25 March 2011

Fragments of broken young bodies

"Following in the tradition of the Assassins – the followers of Hassan Sabah who terrorized the Seljuk authorities in the eleventh and twelfth centuries of our era – Khomeini issued a new call to martyrdom. Hassan Sabah had recruited an army of fedayeen (Arabic: fida'i, fida'iyoun, one who sacrifices himself, from fada, to redeem), whose mission was to kill God's enemies and to die in the process. Khomeini's similar call to sacrifice was enthusiastically received by many young people, and even by their parents. An army of martyrs had soon been assembled, consisting largely of teenagers, who were to surrender their lives for the sake of paradise – often running across minefields to prepare the advance of professional troops. A contemporary report in the Tehran daily Ettelaat (30 January 1982) records one such event:
 “They were all volunteers. They were all aged fourteen, fifteen and sixteen to twenty. They were there to turn the minefield into a rose garden. They were blossoms in half bloom. They would rise before dawn, which is the time for roses to open their petals. They would then run over the mines, creating a duststrom which roared like thunder. Eyes would then see nothing.

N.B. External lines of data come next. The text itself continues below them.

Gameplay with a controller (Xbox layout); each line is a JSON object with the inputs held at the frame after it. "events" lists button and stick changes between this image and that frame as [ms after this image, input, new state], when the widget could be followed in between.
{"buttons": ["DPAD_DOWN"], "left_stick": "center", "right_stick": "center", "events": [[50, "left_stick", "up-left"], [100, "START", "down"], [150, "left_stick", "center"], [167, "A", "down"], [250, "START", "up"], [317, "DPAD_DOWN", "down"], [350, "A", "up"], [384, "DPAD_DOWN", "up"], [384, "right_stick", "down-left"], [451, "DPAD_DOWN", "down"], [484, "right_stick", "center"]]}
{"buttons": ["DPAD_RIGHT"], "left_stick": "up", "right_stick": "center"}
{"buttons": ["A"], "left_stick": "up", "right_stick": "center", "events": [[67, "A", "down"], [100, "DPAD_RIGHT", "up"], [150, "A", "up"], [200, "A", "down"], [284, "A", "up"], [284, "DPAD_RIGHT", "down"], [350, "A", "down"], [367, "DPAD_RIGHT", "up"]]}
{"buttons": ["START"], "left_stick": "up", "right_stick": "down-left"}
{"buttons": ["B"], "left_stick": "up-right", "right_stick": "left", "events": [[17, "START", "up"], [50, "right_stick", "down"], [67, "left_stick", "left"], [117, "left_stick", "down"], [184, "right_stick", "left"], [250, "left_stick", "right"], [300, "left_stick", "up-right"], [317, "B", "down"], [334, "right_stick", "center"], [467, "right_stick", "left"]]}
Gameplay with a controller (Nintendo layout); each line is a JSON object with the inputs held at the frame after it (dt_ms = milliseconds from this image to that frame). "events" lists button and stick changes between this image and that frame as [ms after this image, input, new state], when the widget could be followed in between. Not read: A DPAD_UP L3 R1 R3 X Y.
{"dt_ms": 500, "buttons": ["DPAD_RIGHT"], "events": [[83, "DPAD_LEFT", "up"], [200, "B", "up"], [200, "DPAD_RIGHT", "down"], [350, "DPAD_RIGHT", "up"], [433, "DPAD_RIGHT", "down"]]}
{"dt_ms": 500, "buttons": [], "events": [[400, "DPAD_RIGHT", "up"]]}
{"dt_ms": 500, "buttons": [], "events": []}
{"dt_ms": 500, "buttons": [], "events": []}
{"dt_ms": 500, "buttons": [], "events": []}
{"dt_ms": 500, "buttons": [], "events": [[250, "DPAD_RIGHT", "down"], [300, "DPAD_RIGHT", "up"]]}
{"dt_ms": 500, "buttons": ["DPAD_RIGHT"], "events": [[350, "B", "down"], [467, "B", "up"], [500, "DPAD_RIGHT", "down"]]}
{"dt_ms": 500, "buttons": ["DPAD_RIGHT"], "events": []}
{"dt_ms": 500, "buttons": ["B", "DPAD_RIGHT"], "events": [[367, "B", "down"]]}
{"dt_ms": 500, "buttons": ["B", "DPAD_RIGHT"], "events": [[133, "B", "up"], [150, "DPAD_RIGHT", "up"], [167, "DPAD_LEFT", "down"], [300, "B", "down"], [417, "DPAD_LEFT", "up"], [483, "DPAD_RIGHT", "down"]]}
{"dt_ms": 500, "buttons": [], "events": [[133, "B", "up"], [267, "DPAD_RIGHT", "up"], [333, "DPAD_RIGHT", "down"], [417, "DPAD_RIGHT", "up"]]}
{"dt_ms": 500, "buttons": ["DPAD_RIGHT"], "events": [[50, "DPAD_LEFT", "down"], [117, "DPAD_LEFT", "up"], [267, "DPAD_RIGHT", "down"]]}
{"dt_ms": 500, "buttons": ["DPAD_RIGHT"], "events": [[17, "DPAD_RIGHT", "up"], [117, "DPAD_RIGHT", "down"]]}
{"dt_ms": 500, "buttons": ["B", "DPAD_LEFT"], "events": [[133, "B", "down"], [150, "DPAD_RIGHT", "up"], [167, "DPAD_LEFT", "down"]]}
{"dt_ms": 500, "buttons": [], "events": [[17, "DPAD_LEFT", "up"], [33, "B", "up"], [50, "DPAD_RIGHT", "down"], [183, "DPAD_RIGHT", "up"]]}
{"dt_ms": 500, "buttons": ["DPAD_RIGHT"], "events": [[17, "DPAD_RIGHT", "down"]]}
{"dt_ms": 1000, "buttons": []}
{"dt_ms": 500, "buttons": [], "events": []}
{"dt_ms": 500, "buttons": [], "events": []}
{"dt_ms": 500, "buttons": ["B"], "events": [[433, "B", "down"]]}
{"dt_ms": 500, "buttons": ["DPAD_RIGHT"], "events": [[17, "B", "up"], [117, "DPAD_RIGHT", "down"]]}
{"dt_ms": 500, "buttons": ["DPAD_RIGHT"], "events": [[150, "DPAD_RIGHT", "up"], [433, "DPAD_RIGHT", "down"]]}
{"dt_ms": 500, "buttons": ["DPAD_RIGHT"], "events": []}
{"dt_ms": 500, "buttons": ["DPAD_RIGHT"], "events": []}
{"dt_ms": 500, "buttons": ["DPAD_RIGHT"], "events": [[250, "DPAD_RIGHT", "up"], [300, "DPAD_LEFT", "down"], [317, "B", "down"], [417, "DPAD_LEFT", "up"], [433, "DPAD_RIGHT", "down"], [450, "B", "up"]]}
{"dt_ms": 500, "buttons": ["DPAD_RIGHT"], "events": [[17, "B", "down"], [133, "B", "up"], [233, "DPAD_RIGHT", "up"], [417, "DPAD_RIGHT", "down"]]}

Ears would then see nothing.
 “And then the duststorm would settle and a blessed silence would cover the field. We could then see fragments of broken young bodies covering the plain: scraps of flesh and bones, some stuck to thorn bushes or pebbles. It was as if the sky had rained flesh and blood and pieces of broken bone on that field ..." (The West and the Rest: Globalization and the Terrorist Threat, Roger Scruton, 2002; page  122 as quoted in Taheri, Holy Terror, pages 239-40).